What this task involves: Retype the rows word for word, from the line with "Kraftig nedgang i omsetningsverdien av nye" up to and including the line with "estudiante de la Universidad Northeastern en", leaving out the pictures.

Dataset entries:
*** Begin section ***

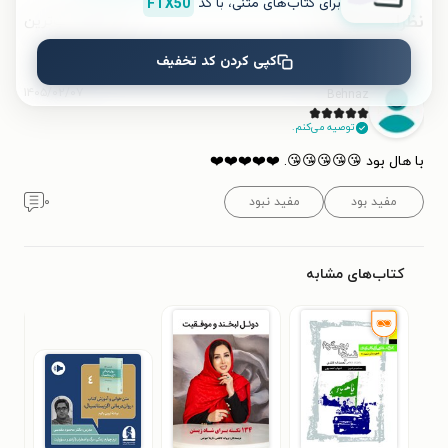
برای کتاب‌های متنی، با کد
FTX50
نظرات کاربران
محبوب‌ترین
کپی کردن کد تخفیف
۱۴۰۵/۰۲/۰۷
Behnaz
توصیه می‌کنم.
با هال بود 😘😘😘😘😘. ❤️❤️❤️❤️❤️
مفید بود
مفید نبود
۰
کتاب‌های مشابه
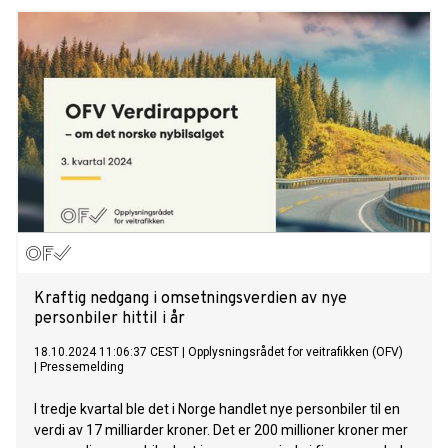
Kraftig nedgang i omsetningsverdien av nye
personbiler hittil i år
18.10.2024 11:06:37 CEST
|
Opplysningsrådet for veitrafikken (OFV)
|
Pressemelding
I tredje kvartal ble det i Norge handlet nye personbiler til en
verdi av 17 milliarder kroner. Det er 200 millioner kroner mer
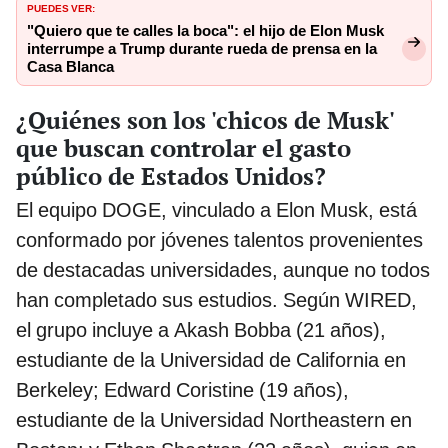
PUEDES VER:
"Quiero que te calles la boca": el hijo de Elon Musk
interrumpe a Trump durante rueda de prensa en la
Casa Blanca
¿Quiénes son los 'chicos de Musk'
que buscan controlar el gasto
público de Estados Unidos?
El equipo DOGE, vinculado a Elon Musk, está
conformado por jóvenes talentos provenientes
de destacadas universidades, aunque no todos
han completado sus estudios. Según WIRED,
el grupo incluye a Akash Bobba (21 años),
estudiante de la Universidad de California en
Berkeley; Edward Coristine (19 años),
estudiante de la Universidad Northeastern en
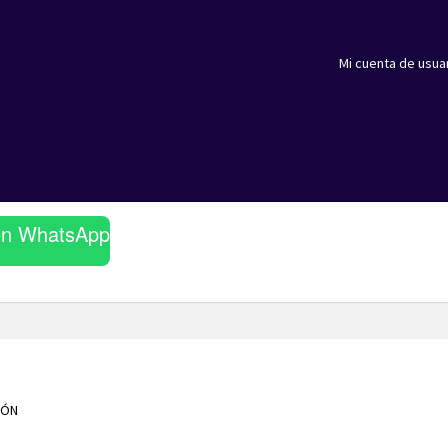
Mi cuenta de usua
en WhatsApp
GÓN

*** End section ***
*** Begin section ***

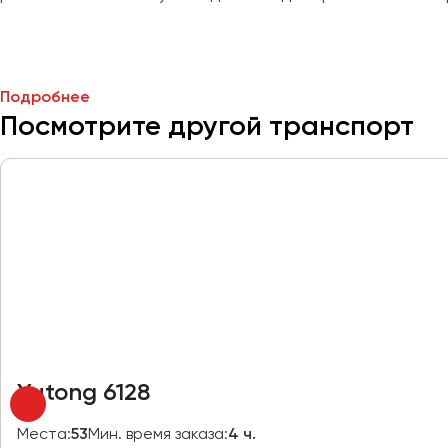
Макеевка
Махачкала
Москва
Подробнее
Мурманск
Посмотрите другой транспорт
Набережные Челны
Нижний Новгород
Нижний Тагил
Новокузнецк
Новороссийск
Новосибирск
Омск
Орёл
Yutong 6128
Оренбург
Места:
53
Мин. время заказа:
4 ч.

*** End section ***

Reply:
Kraftig nedgang i omsetningsverdien av nye
personbiler hittil i år
18.10.2024 11:06:37 CEST
|
Opplysningsrådet for veitrafikken (OFV)
|
Pressemelding
I tredje kvartal ble det i Norge handlet nye personbiler til en
verdi av 17 milliarder kroner. Det er 200 millioner kroner mer
PUEDES VER:
"Quiero que te calles la boca": el hijo de Elon Musk
interrumpe a Trump durante rueda de prensa en la
Casa Blanca
¿Quiénes son los 'chicos de Musk'
que buscan controlar el gasto
público de Estados Unidos?
El equipo DOGE, vinculado a Elon Musk, está
conformado por jóvenes talentos provenientes
de destacadas universidades, aunque no todos
han completado sus estudios. Según WIRED,
el grupo incluye a Akash Bobba (21 años),
estudiante de la Universidad de California en
Berkeley; Edward Coristine (19 años),
estudiante de la Universidad Northeastern en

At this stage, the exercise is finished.